Verilen Metin:
Türkiye’den Lahey Grubu Bildirisine Şartlı İmza
Kolombiya’nın başkenti Bogota’da 15–16 Temmuz tarihlerinde düzenlenen Lahey Grubu Olağanüstü Bakanlar Konferansı, İsrail’in Gazze’ye yönelik eylemlerine karşı uluslararası adımları masaya yatırdı. Toplantıya katılan 30 ülke temsilcisi, Türkiye dahil olmak üzere, İsrail’e karşı 6 maddelik bir eylem planı üzerinde anlaşmaya vardı.
Türkiye, bu Ortak Bildiri’ye imza atarken kritik bir hamlede bulundu. Bildiride yer alan Birleşmiş Milletler Deniz Hukuku Sözleşmesi (UNCLOS) maddelerine şerh düşerek, bu sözleşmeye dair ulusal pozisyonunun değişmediğini net bir şekilde belirtti. Dışişleri Bakanlığı, Türkiye’nin plana katılmadığı yönündeki spekülasyonlara karşılık, bildirideki önlemlerin büyük bir kısmının zaten Türkiye tarafından uygulandığını vurgulayan bir açıklama yaptı.

Bilgilerden Yararlanarak:
1. Lahey Grubu bildirisi metnine dayanarak şu soruları yanıtlayın:
(a) Konferans hangi şehirde ve hangi tarihlerde düzenlendi?
(b) Üzerinde anlaşmaya varılan eylem planı kaç maddeden oluşuyor?
(c) Türkiye, bildirideki hangi sözleşmenin maddelerine şerh düştü?
2. Lahey Grubu bildirisi metnine göre aşağıdaki ifadelerin her birinin metinle uyuşup uyuşmadığını evet ya da hayır diye belirtin ve kararınızı dayandırdığınız sözcükleri metinden aynen aktarın.
(a) Toplantıya 30 ülkenin temsilcisi katıldı.
(b) Türkiye, UNCLOS'a ilişkin ulusal pozisyonunu değiştirdi.
(c) Dışişleri Bakanlığına göre bildirideki önlemlerin büyük kısmı Türkiye tarafından zaten uygulanıyor.
3. Lahey Grubu bildirisi metnindeki "Türkiye, bu Ortak Bildiri’ye imza atarken kritik bir hamlede bulundu." cümlesini İngilizceye çevirin.

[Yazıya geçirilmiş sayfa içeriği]

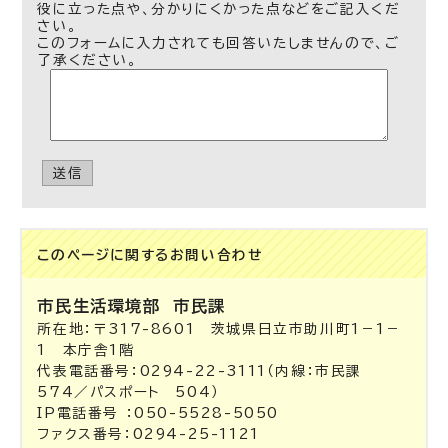
役に立った点や、分かりにくかった点などをご記入くだ
さい。
このフォームに入力されても回答いたしませんので、ご
了承ください。
送信
このページに関する
お問い合わせ
市民生活環境部
市民課
所在地：〒317-8601 茨城県日立市助川町1－1－
1 本庁舎1階
代表電話番号：0294-22-3111（内線：市民課
574／パスポート 504）
IP電話番号 ：050-5528-5050
ファクス番号：0294-25-1121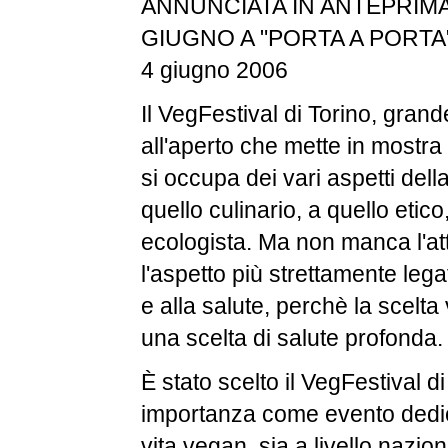
ANNUNCIATA IN ANTEPRIMA
GIUGNO A "PORTA A PORTA
4 giugno 2006
Il VegFestival di Torino, grand
all'aperto che mette in mostra 
si occupa dei vari aspetti dell
quello culinario, a quello etico
ecologista. Ma non manca l'at
l'aspetto più strettamente lega
e alla salute, perchè la scelt
una scelta di salute profonda.
È stato scelto il VegFestival d
importanza come evento dedica
vita vegan, sia a livello nazio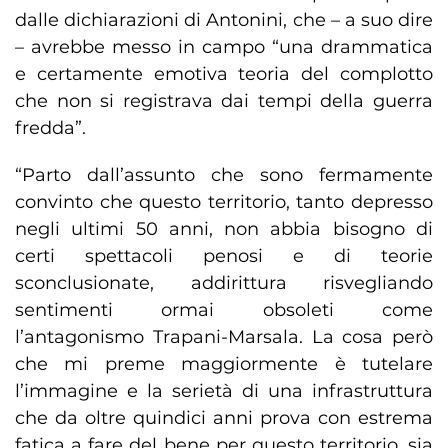
dalle dichiarazioni di Antonini, che – a suo dire
– avrebbe messo in campo “una drammatica
e certamente emotiva teoria del complotto
che non si registrava dai tempi della guerra
fredda”.
“Parto dall’assunto che sono fermamente
convinto che questo territorio, tanto depresso
negli ultimi 50 anni, non abbia bisogno di
certi spettacoli penosi e di teorie
sconclusionate, addirittura risvegliando
sentimenti ormai obsoleti come
l’antagonismo Trapani-Marsala. La cosa però
che mi preme maggiormente è tutelare
l’immagine e la serietà di una infrastruttura
che da oltre quindici anni prova con estrema
fatica a fare del bene per questo territorio, sia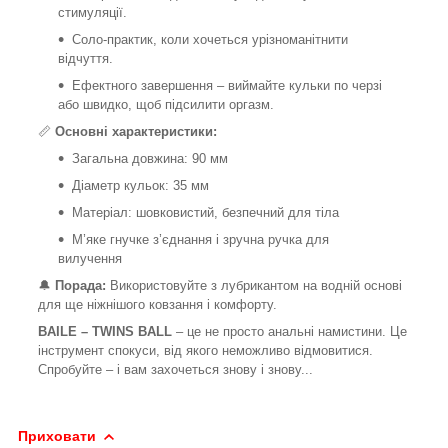
стимуляції.
Соло-практик, коли хочеться урізноманітнити
відчуття.
Ефектного завершення – виймайте кульки по черзі
або швидко, щоб підсилити оргазм.
📏
Основні характеристики:
Загальна довжина: 90 мм
Діаметр кульок: 35 мм
Матеріал: шовковистий, безпечний для тіла
М’яке гнучке з’єднання і зручна ручка для
вилучення
🔔
Порада:
Використовуйте з лубрикантом на водній основі
для ще ніжнішого ковзання і комфорту.
BAILE – TWINS BALL
– це не просто анальні намистини. Це
інструмент спокуси, від якого неможливо відмовитися.
Спробуйте – і вам захочеться знову і знову...
Приховати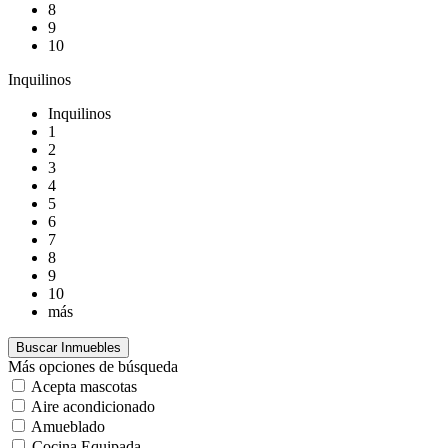
8
9
10
Inquilinos
Inquilinos
1
2
3
4
5
6
7
8
9
10
más
Más opciones de búsqueda
Acepta mascotas
Aire acondicionado
Amueblado
Cocina Equipada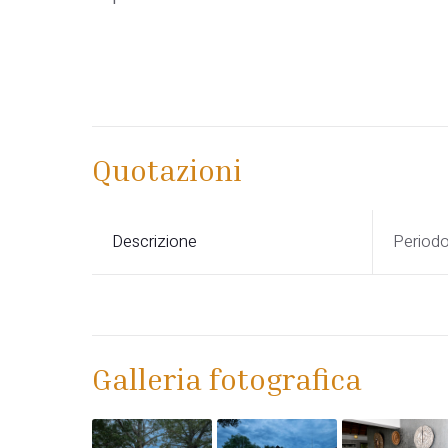
Quotazioni
Descrizione
Period
Galleria fotografica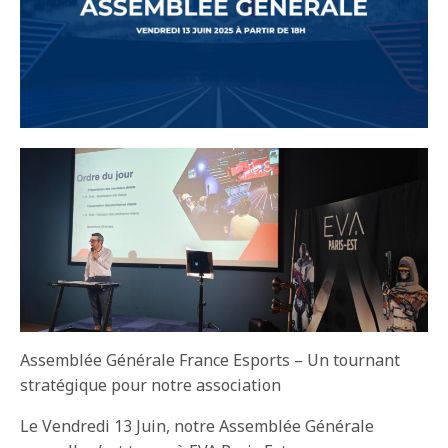
Assemblée Générale France Esports – Un tournant
stratégique pour notre association
Le Vendredi 13 Juin, notre Assemblée Générale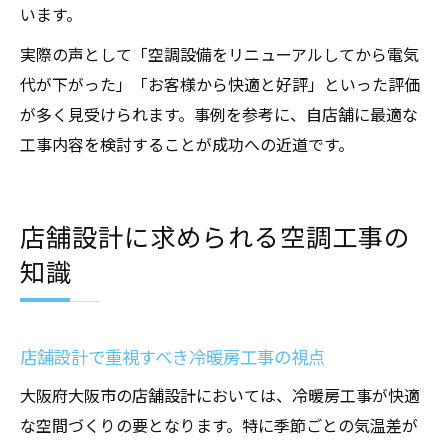
います。
実際の声として「空調設備をリニューアルしてから電気
代が下がった」「お客様から快適と好評」といった評価
が多く見受けられます。事例を参考に、自店舗に最適な
工事内容を検討することが成功への近道です。
店舗設計に求められる空調工事の
知識
店舗設計で重視すべき冷暖房工事の視点
大阪府大阪市の店舗設計においては、冷暖房工事が快適
な空間づくりの要となります。特に季節ごとの気温差が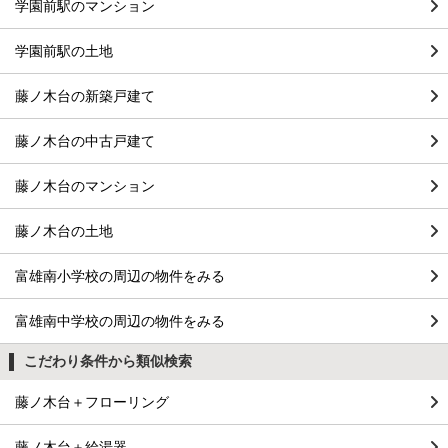
学園前駅のマンション
学園前駅の土地
藤ノ木台の新築戸建て
藤ノ木台の中古戸建て
藤ノ木台のマンション
藤ノ木台の土地
富雄南小学校の周辺の物件をみる
富雄南中学校の周辺の物件をみる
こだわり条件から類似検索
藤ノ木台＋フローリング
藤ノ木台＋給湯器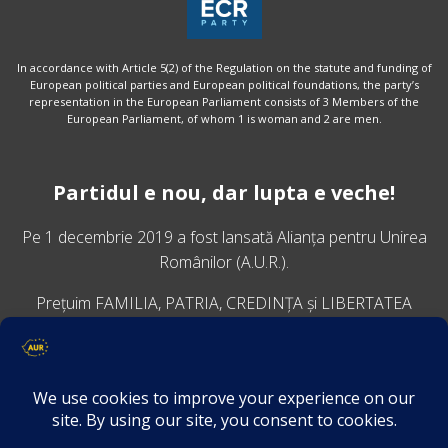
In accordance with Article 5(2) of the Regulation on the statute and funding of
European political parties and European political foundations, the party’s
representation in the European Parliament consists of 3 Members of the
European Parliament, of whom 1 is woman and 2 are men.
Partidul e nou, dar lupta e veche!
Pe 1 decembrie 2019 a fost lansată
Alianța pentru Unirea
Românilor
(A.U.R.).
Prețuim FAMILIA, PATRIA, CREDINȚA și LIBERTATEA
VINO ALĂTURI DE NOI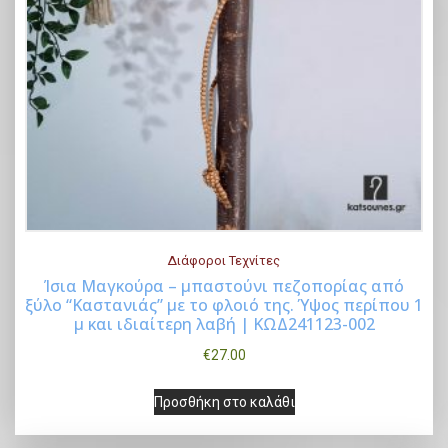
Διάφοροι Τεχνίτες
Ίσια Μαγκούρα – μπαστούνι πεζοπορίας από
ξύλο “Καστανιάς” με το φλοιό της. Ύψος περίπου 1
Buy Now
μ και ιδιαίτερη λαβή | ΚΩΔ241123-002
€
27.00
Προσθήκη στο καλάθι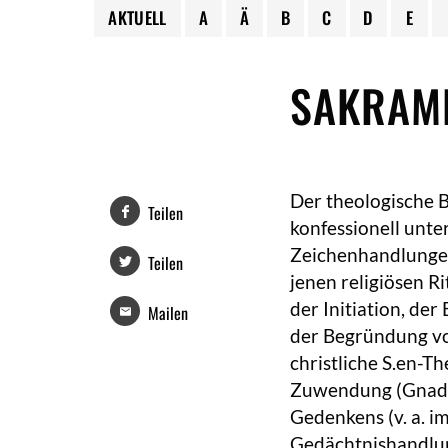
AKTUELL
A
Ä
B
C
D
E
SAKRAM
Der theologische B
Teilen
konfessionell unte
Zeichenhandlungen.
Teilen
jenen religiösen R
der Initiation, de
Mailen
der Begründung von
christliche S.en-T
Zuwendung (Gnade) 
Gedenkens (v. a. im
Gedächtnishandlun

Görevlere Göre Sonuçlar:
1.
(a) Bogota'da, 15–16 Temmuz tarihlerinde.
(b) 6 maddeden.
(c) Birleşmiş Milletler Deniz Hukuku Sözleşmesi (UNCLOS).

2.
(a) Evet: "Toplantıya katılan 30 ülke temsilcisi"
(b) Hayır: "bu sözleşmeye dair ulusal pozisyonunun değişmediğini net bir şekilde belirtti"
(c) Evet: "bildirideki önlemlerin büyük bir kısmının zaten Türkiye tarafından uygulandığını"

3. While signing this Joint Declaration, Türkiye made a critical move.